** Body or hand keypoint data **
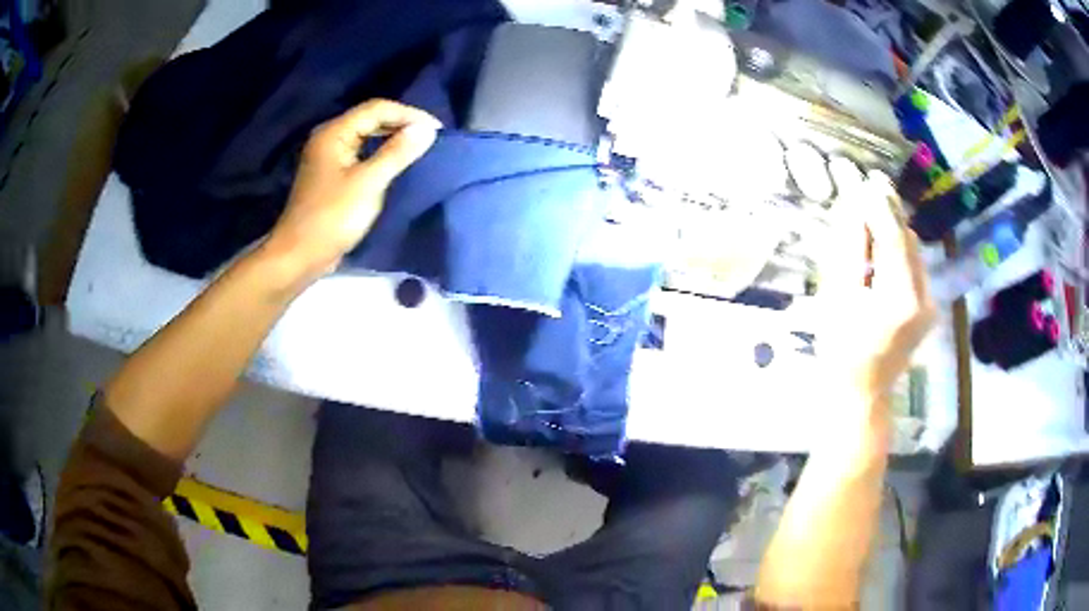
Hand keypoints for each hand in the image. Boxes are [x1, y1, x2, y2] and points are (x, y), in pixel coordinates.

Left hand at [264, 99, 440, 278]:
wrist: (300, 255)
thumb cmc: (332, 218)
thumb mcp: (368, 183)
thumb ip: (397, 153)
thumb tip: (427, 129)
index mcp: (334, 133)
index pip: (376, 108)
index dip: (409, 114)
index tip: (438, 130)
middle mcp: (329, 137)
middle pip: (370, 118)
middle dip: (402, 124)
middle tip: (431, 138)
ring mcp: (329, 157)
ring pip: (366, 136)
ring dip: (392, 138)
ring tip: (419, 147)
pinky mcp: (331, 174)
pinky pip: (361, 153)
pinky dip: (380, 153)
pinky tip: (397, 162)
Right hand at [818, 161, 936, 408]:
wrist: (862, 392)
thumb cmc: (841, 350)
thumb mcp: (839, 298)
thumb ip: (851, 250)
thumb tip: (856, 208)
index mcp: (900, 299)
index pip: (894, 237)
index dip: (880, 205)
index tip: (866, 178)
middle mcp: (923, 298)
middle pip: (908, 240)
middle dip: (888, 212)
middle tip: (868, 187)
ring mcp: (929, 304)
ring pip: (913, 251)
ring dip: (892, 230)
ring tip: (870, 215)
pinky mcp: (928, 308)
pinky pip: (914, 266)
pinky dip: (898, 250)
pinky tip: (881, 247)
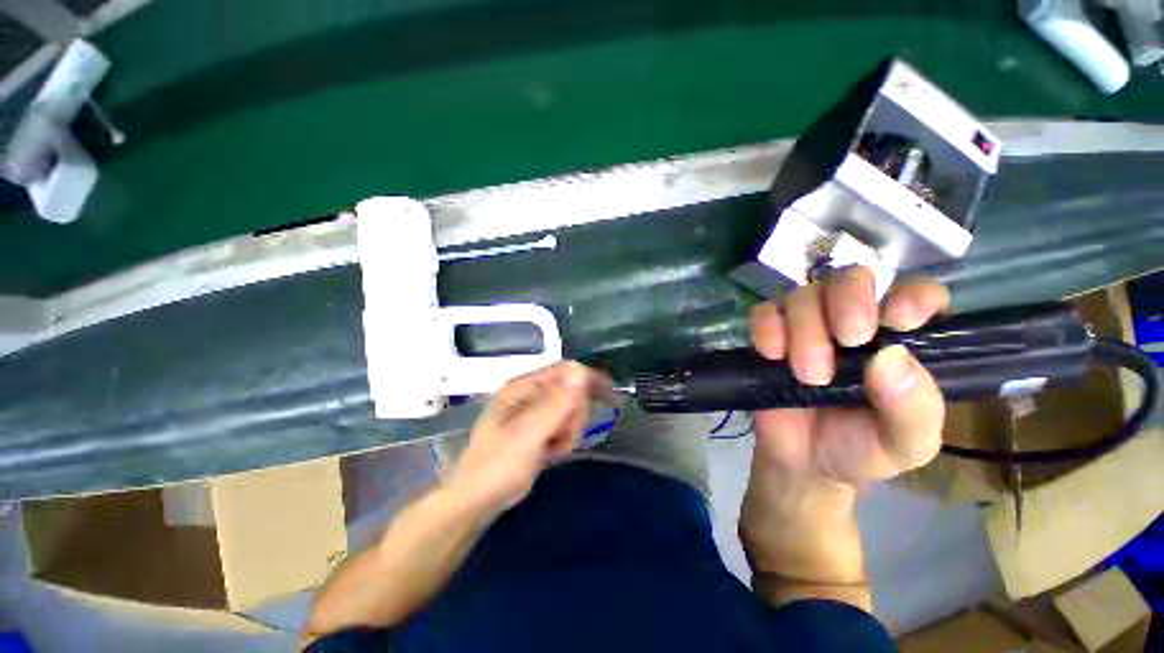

** Problem details **
Check each line above for "index" and please state only how many have it.

** Expected answer **
8